Sorry. [Insert sundry excuses here.]
It's definitely been awhile since I've written, and many exciting events transpired in the last 8 months. I celebrated a whole year with my handsome hunk of a husband, God called me to a new job, I was blessed to play the Audrey Hepburn role in a play, and I applied for grad school! However, the best event actually occurred in August.
My parents adopted two sweet girls! I have two new sisters!
Words simply cannot express my joy. (Perhaps, my feelings of inadequacy in this area contributed to my procrastination?) Throughout the two years we fostered them, we had naturally come to love them like our own. Several times it looked like CPS might take them away, and we cried out to God in anguish. "These are our girls! No one else will love them like we do." And we doubted God. If He were to send the girls elsewhere, how could that be the best thing for them? For us? Then finally, God gave them to us permanently.
*squeal*
Throughout the entire adoption process I was struck by the biblical parallels.
But when the fullness of time had come, God sent forth his Son, born of a woman, born under the law, to redeem those who were under the law, so that we might receive adoption as sons.
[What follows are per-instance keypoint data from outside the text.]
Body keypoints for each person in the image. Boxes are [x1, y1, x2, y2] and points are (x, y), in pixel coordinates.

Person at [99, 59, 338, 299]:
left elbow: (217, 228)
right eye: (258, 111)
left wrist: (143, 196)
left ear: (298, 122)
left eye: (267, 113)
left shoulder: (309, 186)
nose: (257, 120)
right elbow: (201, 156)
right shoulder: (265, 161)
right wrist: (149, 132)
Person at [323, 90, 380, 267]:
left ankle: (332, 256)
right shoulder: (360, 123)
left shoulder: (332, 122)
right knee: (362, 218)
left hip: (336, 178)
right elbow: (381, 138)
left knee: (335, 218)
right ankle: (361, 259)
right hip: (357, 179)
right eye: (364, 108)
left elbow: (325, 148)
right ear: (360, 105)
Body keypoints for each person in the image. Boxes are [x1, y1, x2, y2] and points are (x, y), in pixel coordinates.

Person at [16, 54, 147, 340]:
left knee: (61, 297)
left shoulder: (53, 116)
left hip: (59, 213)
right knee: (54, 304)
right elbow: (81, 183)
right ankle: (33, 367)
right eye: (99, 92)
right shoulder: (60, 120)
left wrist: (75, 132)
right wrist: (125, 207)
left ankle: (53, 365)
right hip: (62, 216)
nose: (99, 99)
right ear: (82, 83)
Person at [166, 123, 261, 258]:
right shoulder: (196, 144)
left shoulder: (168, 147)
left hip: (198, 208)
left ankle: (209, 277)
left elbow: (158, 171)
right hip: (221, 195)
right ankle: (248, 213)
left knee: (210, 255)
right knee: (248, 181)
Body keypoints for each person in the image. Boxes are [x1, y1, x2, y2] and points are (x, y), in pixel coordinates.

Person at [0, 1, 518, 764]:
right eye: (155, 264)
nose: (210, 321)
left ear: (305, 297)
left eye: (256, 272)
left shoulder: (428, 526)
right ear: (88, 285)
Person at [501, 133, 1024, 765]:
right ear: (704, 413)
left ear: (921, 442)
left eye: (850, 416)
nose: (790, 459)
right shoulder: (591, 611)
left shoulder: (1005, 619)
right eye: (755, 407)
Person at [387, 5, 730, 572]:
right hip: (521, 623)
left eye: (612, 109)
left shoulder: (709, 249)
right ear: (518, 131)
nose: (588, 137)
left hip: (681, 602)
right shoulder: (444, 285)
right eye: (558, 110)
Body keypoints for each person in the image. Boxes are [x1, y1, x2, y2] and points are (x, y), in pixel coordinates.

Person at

And because you are sons, God has sent the Spirit of his Son into our hearts, crying, "Abba! Father!" - Galatians 4:4-6
If you grew up in the church like me, you are probably readily familiar with these verses. "Jesus died for our sins, and we're children of God now, yeah, yeah, I know," you might say. But do you? In the last 2 years, I have really come to doubt my understanding of being adopted by God. To realize the full implications requires more knowledge than I think I will ever possess, but my family's experiences in the earthly adoption process have brought me closer to understanding.
I literally could think of nothing else but this concept of adoption. We wanted it so badly, but it seemed so unattainable. And so when my turn came to do devos in Doctrines class, I decided to discourse on adoption.
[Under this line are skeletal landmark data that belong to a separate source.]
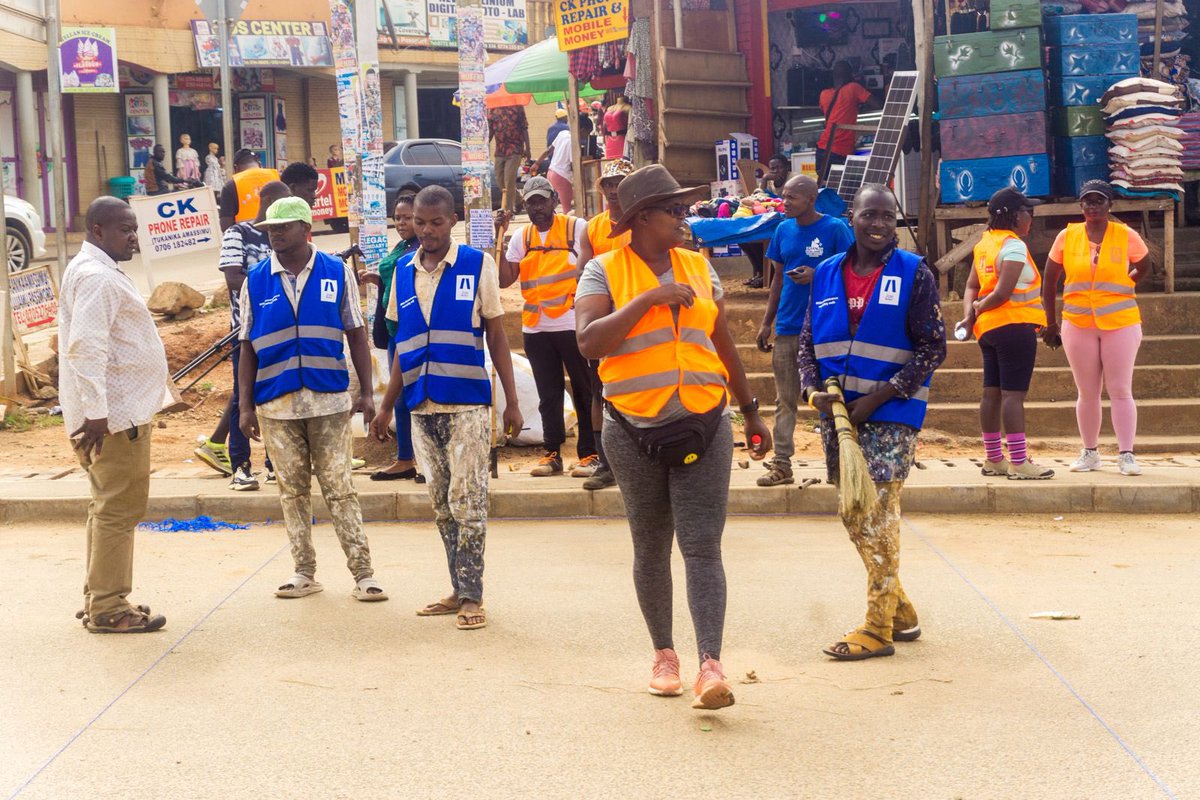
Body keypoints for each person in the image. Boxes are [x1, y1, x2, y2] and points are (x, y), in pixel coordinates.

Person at [575, 165, 772, 710]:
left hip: (707, 420)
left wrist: (750, 411)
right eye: (673, 210)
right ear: (639, 219)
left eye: (684, 209)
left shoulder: (700, 269)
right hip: (632, 429)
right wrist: (648, 300)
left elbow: (722, 340)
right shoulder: (603, 271)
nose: (684, 219)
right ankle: (664, 655)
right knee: (652, 545)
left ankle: (711, 664)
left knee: (703, 545)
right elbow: (590, 342)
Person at [800, 184, 946, 661]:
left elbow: (933, 348)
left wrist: (883, 395)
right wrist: (812, 391)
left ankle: (878, 628)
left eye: (888, 216)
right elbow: (807, 345)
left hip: (891, 414)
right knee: (854, 513)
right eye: (870, 215)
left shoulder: (913, 273)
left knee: (879, 516)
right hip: (840, 417)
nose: (879, 224)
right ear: (852, 217)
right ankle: (901, 610)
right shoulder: (826, 274)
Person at [370, 186, 523, 632]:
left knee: (468, 500)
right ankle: (457, 587)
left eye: (436, 222)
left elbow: (496, 335)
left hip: (467, 404)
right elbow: (403, 345)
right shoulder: (401, 271)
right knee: (440, 503)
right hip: (420, 406)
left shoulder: (477, 265)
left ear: (452, 219)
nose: (427, 231)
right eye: (419, 222)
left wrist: (510, 401)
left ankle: (473, 595)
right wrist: (385, 406)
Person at [237, 197, 387, 602]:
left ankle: (364, 574)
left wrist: (367, 393)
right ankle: (304, 572)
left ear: (306, 230)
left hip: (329, 401)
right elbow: (247, 346)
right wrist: (245, 406)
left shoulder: (335, 272)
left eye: (283, 228)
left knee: (340, 488)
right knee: (292, 491)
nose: (275, 234)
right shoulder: (256, 280)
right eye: (270, 228)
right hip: (276, 405)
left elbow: (357, 332)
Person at [60, 197, 170, 633]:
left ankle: (98, 596)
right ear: (97, 230)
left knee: (105, 508)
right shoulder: (97, 279)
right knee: (118, 511)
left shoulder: (92, 271)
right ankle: (108, 606)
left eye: (135, 227)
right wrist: (98, 414)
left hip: (112, 415)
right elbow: (86, 347)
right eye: (125, 228)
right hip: (114, 420)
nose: (133, 236)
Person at [1042, 179, 1151, 476]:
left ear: (1109, 205)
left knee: (1120, 390)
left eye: (1099, 201)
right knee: (1087, 391)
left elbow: (1144, 267)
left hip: (1120, 323)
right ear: (1081, 206)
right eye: (1088, 201)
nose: (1093, 206)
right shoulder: (1067, 236)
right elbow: (1049, 281)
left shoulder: (1125, 235)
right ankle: (1090, 452)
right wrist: (1050, 323)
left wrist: (1127, 282)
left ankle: (1126, 454)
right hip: (1078, 323)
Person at [754, 174, 854, 487]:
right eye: (783, 197)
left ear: (810, 199)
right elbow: (777, 281)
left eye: (791, 198)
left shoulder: (836, 229)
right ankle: (782, 464)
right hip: (788, 326)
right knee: (785, 399)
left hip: (828, 328)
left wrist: (818, 274)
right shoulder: (783, 230)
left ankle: (842, 465)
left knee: (834, 396)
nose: (784, 203)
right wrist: (766, 323)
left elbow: (855, 272)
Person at [194, 181, 293, 490]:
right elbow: (234, 278)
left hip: (282, 333)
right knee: (243, 397)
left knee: (278, 395)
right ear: (265, 201)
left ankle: (273, 463)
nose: (280, 216)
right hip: (247, 332)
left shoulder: (287, 233)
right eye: (278, 205)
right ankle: (241, 466)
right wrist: (273, 290)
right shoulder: (239, 233)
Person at [499, 176, 596, 477]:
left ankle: (590, 453)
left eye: (542, 200)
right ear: (525, 206)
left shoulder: (575, 228)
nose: (538, 207)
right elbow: (504, 280)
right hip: (536, 327)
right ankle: (552, 453)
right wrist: (498, 234)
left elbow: (590, 266)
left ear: (554, 200)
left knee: (584, 390)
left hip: (571, 322)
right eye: (531, 203)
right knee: (548, 394)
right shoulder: (521, 238)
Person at [957, 188, 1053, 480]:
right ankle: (1020, 461)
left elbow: (971, 285)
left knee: (992, 393)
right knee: (1014, 395)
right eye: (1028, 212)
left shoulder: (986, 244)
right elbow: (1001, 293)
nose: (1031, 218)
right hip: (1015, 326)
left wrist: (971, 315)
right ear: (1013, 215)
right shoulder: (1013, 246)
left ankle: (994, 458)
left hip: (988, 330)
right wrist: (979, 307)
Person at [578, 158, 635, 490]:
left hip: (635, 317)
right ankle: (605, 464)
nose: (613, 191)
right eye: (609, 185)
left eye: (619, 184)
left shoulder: (639, 222)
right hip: (602, 318)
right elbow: (584, 269)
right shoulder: (594, 227)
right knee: (599, 394)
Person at [368, 188, 421, 481]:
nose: (401, 223)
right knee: (397, 392)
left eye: (408, 218)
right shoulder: (400, 248)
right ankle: (405, 458)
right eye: (397, 218)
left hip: (410, 328)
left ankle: (417, 459)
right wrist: (377, 280)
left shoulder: (421, 249)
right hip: (392, 327)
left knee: (409, 393)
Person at [816, 61, 882, 183]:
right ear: (850, 75)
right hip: (840, 150)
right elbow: (878, 104)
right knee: (842, 190)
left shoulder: (823, 94)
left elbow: (832, 113)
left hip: (822, 150)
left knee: (826, 190)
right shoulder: (853, 87)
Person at [742, 155, 792, 289]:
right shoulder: (769, 181)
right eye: (772, 169)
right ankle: (760, 272)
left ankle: (768, 275)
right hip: (771, 218)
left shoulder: (792, 179)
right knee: (745, 238)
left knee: (763, 237)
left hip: (787, 219)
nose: (776, 172)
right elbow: (757, 197)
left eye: (779, 167)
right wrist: (764, 179)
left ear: (787, 168)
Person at [536, 114, 591, 215]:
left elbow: (549, 150)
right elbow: (572, 165)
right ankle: (567, 228)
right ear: (582, 130)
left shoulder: (563, 133)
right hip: (562, 177)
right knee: (567, 210)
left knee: (552, 205)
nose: (587, 137)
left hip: (551, 172)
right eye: (588, 133)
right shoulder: (574, 143)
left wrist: (537, 163)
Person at [218, 149, 280, 230]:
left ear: (235, 168)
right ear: (259, 164)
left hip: (247, 240)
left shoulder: (231, 186)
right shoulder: (277, 177)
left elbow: (225, 226)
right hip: (277, 238)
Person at [487, 103, 531, 215]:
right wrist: (484, 145)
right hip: (500, 150)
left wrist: (528, 149)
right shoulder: (492, 109)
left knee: (509, 180)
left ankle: (508, 211)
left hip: (515, 150)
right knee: (500, 181)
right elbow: (491, 130)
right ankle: (519, 199)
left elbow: (524, 129)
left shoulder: (518, 107)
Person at [603, 95, 632, 159]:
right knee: (609, 162)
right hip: (610, 139)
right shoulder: (609, 108)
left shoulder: (628, 108)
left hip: (622, 139)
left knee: (622, 161)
Probably a bad idea. At the time, we were in one of those periods when we struggled to keep the girls. I was barely into my devo before I started weeping. Not just tearing up or crying, but weeping. It sounds cliche, but I possess first hand knowledge that "heartbreak" isn't called that because it's an analogy. I thought I felt my heart being ripped in half. My thoughts were definitely not coherent, but I do remember saying something like this:
"We love these girls just as much as our own family members, and the thought of losing them is just as painful. We want to adopt them so badly, it feels like we would do anything. God did anything. He sent his own SON to die for you. As much as we love the girls, I'm not sure we could do that. But God wanted you in His Family so much that He did. I cannot imagine the conflict He must have felt, and the pain. Don't you ever doubt God's love for you!"
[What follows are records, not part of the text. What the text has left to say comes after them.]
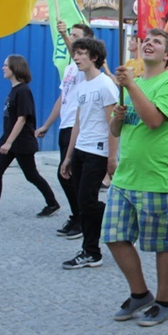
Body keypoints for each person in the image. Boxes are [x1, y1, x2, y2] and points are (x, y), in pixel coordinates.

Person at [102, 28, 168, 326]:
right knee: (113, 237)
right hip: (126, 177)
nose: (148, 43)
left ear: (167, 55)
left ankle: (163, 301)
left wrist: (129, 87)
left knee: (162, 243)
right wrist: (118, 117)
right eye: (146, 40)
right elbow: (116, 130)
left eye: (157, 42)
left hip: (156, 176)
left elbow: (152, 121)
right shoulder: (133, 83)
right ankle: (140, 293)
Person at [0, 55, 60, 223]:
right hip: (9, 140)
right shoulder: (14, 90)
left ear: (15, 68)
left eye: (6, 65)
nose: (3, 68)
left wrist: (9, 142)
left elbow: (22, 118)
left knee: (31, 175)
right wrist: (7, 141)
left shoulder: (23, 90)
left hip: (21, 142)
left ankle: (52, 203)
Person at [59, 38, 119, 269]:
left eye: (81, 53)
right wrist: (68, 156)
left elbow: (113, 125)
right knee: (83, 202)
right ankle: (91, 251)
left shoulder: (105, 85)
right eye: (75, 53)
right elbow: (77, 122)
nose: (76, 57)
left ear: (94, 57)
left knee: (87, 202)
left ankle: (96, 247)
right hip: (81, 150)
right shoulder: (82, 86)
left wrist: (112, 158)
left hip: (98, 151)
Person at [35, 22, 94, 238]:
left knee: (70, 176)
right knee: (65, 176)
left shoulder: (85, 67)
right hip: (65, 125)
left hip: (77, 127)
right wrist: (47, 124)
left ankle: (83, 219)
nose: (71, 37)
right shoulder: (70, 69)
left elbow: (78, 51)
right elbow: (63, 98)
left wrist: (65, 37)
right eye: (70, 35)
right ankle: (78, 215)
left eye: (76, 36)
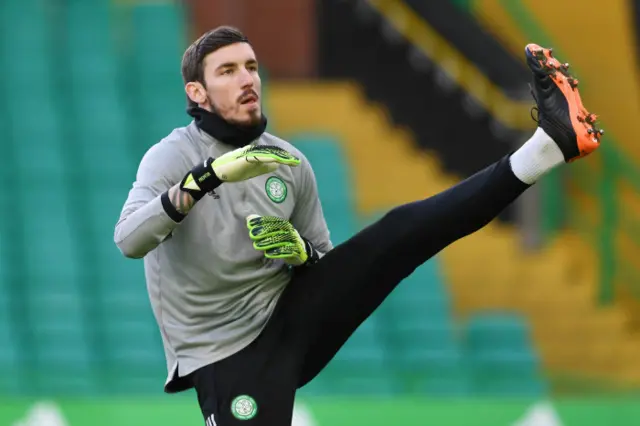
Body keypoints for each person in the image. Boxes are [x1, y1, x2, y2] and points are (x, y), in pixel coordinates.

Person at [114, 26, 603, 425]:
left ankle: (548, 147)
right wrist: (207, 178)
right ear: (196, 93)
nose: (247, 79)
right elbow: (129, 239)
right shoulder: (172, 155)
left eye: (251, 67)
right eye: (227, 71)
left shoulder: (289, 162)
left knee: (399, 233)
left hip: (289, 320)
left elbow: (330, 268)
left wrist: (302, 253)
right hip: (227, 353)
Sometimes, I interact with people who are candid enough to admit they don't think they could love adopted children as much as their own. And sometimes, they even go so far as to hint that it's not possible. Deep down inside, all parents with adopted children must love their biological children more. Whether that's ever true or always wrong, I leave to you to decide. But I can assure you that in God's Family, adopted children are loved so much that the biological child was sacrificed in order to adopt them in the first place.
Whether Jesus volunteered for the mission or was voluntold, I cannot imagine that decision being an easy one to make and endure. And I wonder in the final hours of Jesus' life, if His heart really did tear in half - just like the curtain in the tabernacle. Giving you and me access to Him and a place in His family cost Him more than we can ever understand. How can I ever doubt His love or treat it casually?